As a first step, the government plans to convene an advisory panel to consider specific proposals on how to finance military sales by Japanese firms and fund defense industry cooperation abroad, Reuters reported, citing four people with knowledge of the matter.
One possibility is creating a government-backed body, similar to the Japan Bank for International Cooperation (JBIC) and the Japan International Cooperation Agency (JICA), that will provide concessional financing for military projects, the sources said.
JBIC issues its own bonds to finance energy projects. Overseen by the Finance Ministry, it also helps Japanese industrial firms expand abroad by providing loans for overseas customers to buy Japanese machinery.
JICA is the Foreign Ministry’s main conduit for dispersing much of the nation’s US$17 billion in annual overseas development aid. The agency builds schools and hospitals and finances agriculture and health projects, with Japanese engineers, nurses and other experts often involved.

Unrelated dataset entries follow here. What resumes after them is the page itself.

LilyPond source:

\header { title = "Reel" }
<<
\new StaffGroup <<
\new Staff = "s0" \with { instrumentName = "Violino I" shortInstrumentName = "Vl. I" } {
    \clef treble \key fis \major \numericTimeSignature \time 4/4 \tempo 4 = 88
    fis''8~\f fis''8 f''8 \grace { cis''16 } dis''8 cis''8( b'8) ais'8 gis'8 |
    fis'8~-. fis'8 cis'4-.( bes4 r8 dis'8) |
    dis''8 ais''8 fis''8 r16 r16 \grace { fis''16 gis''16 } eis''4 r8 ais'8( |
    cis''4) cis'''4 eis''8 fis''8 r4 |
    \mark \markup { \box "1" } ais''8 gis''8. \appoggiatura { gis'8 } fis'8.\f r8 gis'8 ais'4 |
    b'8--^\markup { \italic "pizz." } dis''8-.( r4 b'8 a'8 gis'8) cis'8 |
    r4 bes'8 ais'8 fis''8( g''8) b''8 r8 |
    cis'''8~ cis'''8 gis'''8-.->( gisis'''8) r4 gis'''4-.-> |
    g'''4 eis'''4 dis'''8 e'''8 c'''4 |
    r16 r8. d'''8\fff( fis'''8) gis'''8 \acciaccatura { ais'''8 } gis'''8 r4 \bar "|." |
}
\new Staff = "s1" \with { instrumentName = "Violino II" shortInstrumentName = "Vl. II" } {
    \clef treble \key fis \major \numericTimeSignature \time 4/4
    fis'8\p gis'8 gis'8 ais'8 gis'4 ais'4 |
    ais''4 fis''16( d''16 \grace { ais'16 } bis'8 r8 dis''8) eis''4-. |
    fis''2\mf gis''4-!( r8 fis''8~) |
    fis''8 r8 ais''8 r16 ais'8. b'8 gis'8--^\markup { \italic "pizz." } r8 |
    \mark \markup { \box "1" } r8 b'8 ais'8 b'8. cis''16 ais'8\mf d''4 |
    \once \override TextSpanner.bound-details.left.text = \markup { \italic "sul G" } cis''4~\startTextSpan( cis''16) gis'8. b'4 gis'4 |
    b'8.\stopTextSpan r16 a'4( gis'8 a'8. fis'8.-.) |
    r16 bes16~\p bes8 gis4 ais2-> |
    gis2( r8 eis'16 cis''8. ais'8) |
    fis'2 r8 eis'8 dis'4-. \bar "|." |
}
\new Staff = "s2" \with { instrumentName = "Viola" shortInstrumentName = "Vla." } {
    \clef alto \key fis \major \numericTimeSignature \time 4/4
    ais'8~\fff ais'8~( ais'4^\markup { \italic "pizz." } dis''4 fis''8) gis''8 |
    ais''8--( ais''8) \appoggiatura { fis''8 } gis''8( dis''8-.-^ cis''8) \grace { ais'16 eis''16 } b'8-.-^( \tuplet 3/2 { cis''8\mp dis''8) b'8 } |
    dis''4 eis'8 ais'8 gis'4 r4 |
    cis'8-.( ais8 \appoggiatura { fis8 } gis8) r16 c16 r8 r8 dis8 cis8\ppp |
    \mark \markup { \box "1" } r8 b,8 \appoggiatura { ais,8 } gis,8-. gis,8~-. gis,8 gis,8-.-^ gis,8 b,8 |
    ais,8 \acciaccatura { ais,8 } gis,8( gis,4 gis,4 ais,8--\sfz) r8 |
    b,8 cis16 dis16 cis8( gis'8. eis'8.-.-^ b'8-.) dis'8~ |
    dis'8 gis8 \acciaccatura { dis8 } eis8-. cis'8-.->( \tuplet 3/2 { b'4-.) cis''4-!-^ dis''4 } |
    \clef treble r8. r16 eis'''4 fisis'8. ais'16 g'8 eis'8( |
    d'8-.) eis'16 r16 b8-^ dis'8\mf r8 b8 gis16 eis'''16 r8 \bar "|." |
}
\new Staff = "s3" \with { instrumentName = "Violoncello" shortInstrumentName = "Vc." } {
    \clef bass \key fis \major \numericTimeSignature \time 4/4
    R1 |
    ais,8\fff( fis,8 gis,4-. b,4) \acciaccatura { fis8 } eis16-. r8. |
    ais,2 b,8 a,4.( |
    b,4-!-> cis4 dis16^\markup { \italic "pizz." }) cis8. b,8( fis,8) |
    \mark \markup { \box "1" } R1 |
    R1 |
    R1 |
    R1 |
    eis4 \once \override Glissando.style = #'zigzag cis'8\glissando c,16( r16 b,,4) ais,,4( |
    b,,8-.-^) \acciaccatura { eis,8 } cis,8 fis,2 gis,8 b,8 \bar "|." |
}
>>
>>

The plans are likely to upset China, where memories of Japan’s wartime past run deep. Beijing has already Prime Minister Shinzo Abe’s decision in April to end a decades-old ban on arms exports.
Asked about the plans, a spokesman for Japan’s Defense Ministry said: “We are considering a number of options in regard to defense equipment, but as of yet, nothing has been decided.”
Abe dissolved parliament last week and called lower house elections for Dec. 14, which his Liberal Democratic Party and its coalition partner are expected to win, the report said.